*** Material for this task Section Begins ***

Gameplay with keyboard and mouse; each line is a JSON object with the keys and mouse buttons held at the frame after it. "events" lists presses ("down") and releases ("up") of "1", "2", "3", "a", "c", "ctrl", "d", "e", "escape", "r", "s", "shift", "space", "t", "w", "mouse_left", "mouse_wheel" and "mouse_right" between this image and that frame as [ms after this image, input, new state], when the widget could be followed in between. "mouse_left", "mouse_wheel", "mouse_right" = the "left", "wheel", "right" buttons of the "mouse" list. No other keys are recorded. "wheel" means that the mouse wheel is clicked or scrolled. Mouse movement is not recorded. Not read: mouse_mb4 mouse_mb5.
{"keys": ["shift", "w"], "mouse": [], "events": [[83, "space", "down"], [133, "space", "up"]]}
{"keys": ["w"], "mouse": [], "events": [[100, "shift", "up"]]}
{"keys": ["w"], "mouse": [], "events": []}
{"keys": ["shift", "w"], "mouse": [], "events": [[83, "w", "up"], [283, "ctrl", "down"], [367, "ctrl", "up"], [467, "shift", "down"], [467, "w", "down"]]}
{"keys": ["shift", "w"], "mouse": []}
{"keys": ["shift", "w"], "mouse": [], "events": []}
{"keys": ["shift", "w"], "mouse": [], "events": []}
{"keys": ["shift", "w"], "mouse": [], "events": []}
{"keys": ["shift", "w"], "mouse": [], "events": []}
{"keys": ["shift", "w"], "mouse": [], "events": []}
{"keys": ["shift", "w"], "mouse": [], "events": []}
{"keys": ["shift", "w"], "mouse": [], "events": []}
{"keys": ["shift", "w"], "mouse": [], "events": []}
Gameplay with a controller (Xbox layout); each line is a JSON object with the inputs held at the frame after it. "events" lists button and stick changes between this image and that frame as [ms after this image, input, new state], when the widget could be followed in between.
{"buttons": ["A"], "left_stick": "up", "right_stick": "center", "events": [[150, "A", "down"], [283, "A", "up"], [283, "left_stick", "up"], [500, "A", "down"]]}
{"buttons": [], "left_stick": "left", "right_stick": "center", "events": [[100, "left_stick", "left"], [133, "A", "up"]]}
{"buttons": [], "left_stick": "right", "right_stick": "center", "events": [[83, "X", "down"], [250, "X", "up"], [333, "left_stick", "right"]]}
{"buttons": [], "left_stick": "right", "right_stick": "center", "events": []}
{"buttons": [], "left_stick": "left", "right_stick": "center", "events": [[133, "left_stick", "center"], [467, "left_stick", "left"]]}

*** Material for this task Section Ends ***

=== What you should do ===
Would you transcribe the entries above exactly as they appear?

=== Output for this exercise ===
Gameplay with keyboard and mouse; each line is a JSON object with the keys and mouse buttons held at the frame after it. "events" lists presses ("down") and releases ("up") of "1", "2", "3", "a", "c", "ctrl", "d", "e", "escape", "r", "s", "shift", "space", "t", "w", "mouse_left", "mouse_wheel" and "mouse_right" between this image and that frame as [ms after this image, input, new state], when the widget could be followed in between. "mouse_left", "mouse_wheel", "mouse_right" = the "left", "wheel", "right" buttons of the "mouse" list. No other keys are recorded. "wheel" means that the mouse wheel is clicked or scrolled. Mouse movement is not recorded. Not read: mouse_mb4 mouse_mb5.
{"keys": ["shift", "w"], "mouse": [], "events": [[83, "space", "down"], [133, "space", "up"]]}
{"keys": ["w"], "mouse": [], "events": [[100, "shift", "up"]]}
{"keys": ["w"], "mouse": [], "events": []}
{"keys": ["shift", "w"], "mouse": [], "events": [[83, "w", "up"], [283, "ctrl", "down"], [367, "ctrl", "up"], [467, "shift", "down"], [467, "w", "down"]]}
{"keys": ["shift", "w"], "mouse": []}
{"keys": ["shift", "w"], "mouse": [], "events": []}
{"keys": ["shift", "w"], "mouse": [], "events": []}
{"keys": ["shift", "w"], "mouse": [], "events": []}
{"keys": ["shift", "w"], "mouse": [], "events": []}
{"keys": ["shift", "w"], "mouse": [], "events": []}
{"keys": ["shift", "w"], "mouse": [], "events": []}
{"keys": ["shift", "w"], "mouse": [], "events": []}
{"keys": ["shift", "w"], "mouse": [], "events": []}
Gameplay with a controller (Xbox layout); each line is a JSON object with the inputs held at the frame after it. "events" lists button and stick changes between this image and that frame as [ms after this image, input, new state], when the widget could be followed in between.
{"buttons": ["A"], "left_stick": "up", "right_stick": "center", "events": [[150, "A", "down"], [283, "A", "up"], [283, "left_stick", "up"], [500, "A", "down"]]}
{"buttons": [], "left_stick": "left", "right_stick": "center", "events": [[100, "left_stick", "left"], [133, "A", "up"]]}
{"buttons": [], "left_stick": "right", "right_stick": "center", "events": [[83, "X", "down"], [250, "X", "up"], [333, "left_stick", "right"]]}
{"buttons": [], "left_stick": "right", "right_stick": "center", "events": []}
{"buttons": [], "left_stick": "left", "right_stick": "center", "events": [[133, "left_stick", "center"], [467, "left_stick", "left"]]}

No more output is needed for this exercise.